### Requirement
Please copy every one of the entries below word for word, with each line kept unchanged and in its original order.

### Material provided
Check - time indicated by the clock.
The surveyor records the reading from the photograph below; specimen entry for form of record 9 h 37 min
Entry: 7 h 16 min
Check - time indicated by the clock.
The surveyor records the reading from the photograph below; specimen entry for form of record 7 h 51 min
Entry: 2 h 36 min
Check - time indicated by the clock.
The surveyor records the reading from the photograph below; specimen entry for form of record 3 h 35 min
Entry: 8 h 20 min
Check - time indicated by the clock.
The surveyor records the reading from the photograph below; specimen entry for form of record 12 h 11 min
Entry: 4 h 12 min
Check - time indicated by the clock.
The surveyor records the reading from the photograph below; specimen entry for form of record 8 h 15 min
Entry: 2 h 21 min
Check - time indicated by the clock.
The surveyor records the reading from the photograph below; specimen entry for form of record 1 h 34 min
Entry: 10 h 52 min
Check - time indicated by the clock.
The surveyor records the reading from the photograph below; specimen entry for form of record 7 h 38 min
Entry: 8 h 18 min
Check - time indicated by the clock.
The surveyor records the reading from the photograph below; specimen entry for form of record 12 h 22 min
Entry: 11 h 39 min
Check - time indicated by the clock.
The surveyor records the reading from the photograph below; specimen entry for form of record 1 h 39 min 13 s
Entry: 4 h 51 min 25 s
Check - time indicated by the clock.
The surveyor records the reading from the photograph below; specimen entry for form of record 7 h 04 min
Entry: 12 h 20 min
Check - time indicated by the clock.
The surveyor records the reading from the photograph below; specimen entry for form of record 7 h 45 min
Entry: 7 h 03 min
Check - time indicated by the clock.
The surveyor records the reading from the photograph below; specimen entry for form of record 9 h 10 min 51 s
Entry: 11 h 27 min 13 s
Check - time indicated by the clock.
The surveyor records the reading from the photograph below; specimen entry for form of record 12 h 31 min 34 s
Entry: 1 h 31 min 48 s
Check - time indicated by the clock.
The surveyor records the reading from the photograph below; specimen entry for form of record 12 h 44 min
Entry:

### Written solution
Check - time indicated by the clock.
The surveyor records the reading from the photograph below; specimen entry for form of record 9 h 37 min
Entry: 7 h 16 min
Check - time indicated by the clock.
The surveyor records the reading from the photograph below; specimen entry for form of record 7 h 51 min
Entry: 2 h 36 min
Check - time indicated by the clock.
The surveyor records the reading from the photograph below; specimen entry for form of record 3 h 35 min
Entry: 8 h 20 min
Check - time indicated by the clock.
The surveyor records the reading from the photograph below; specimen entry for form of record 12 h 11 min
Entry: 4 h 12 min
Check - time indicated by the clock.
The surveyor records the reading from the photograph below; specimen entry for form of record 8 h 15 min
Entry: 2 h 21 min
Check - time indicated by the clock.
The surveyor records the reading from the photograph below; specimen entry for form of record 1 h 34 min
Entry: 10 h 52 min
Check - time indicated by the clock.
The surveyor records the reading from the photograph below; specimen entry for form of record 7 h 38 min
Entry: 8 h 18 min
Check - time indicated by the clock.
The surveyor records the reading from the photograph below; specimen entry for form of record 12 h 22 min
Entry: 11 h 39 min
Check - time indicated by the clock.
The surveyor records the reading from the photograph below; specimen entry for form of record 1 h 39 min 13 s
Entry: 4 h 51 min 25 s
Check - time indicated by the clock.
The surveyor records the reading from the photograph below; specimen entry for form of record 7 h 04 min
Entry: 12 h 20 min
Check - time indicated by the clock.
The surveyor records the reading from the photograph below; specimen entry for form of record 7 h 45 min
Entry: 7 h 03 min
Check - time indicated by the clock.
The surveyor records the reading from the photograph below; specimen entry for form of record 9 h 10 min 51 s
Entry: 11 h 27 min 13 s
Check - time indicated by the clock.
The surveyor records the reading from the photograph below; specimen entry for form of record 12 h 31 min 34 s
Entry: 1 h 31 min 48 s
Check - time indicated by the clock.
The surveyor records the reading from the photograph below; specimen entry for form of record 12 h 44 min
Entry:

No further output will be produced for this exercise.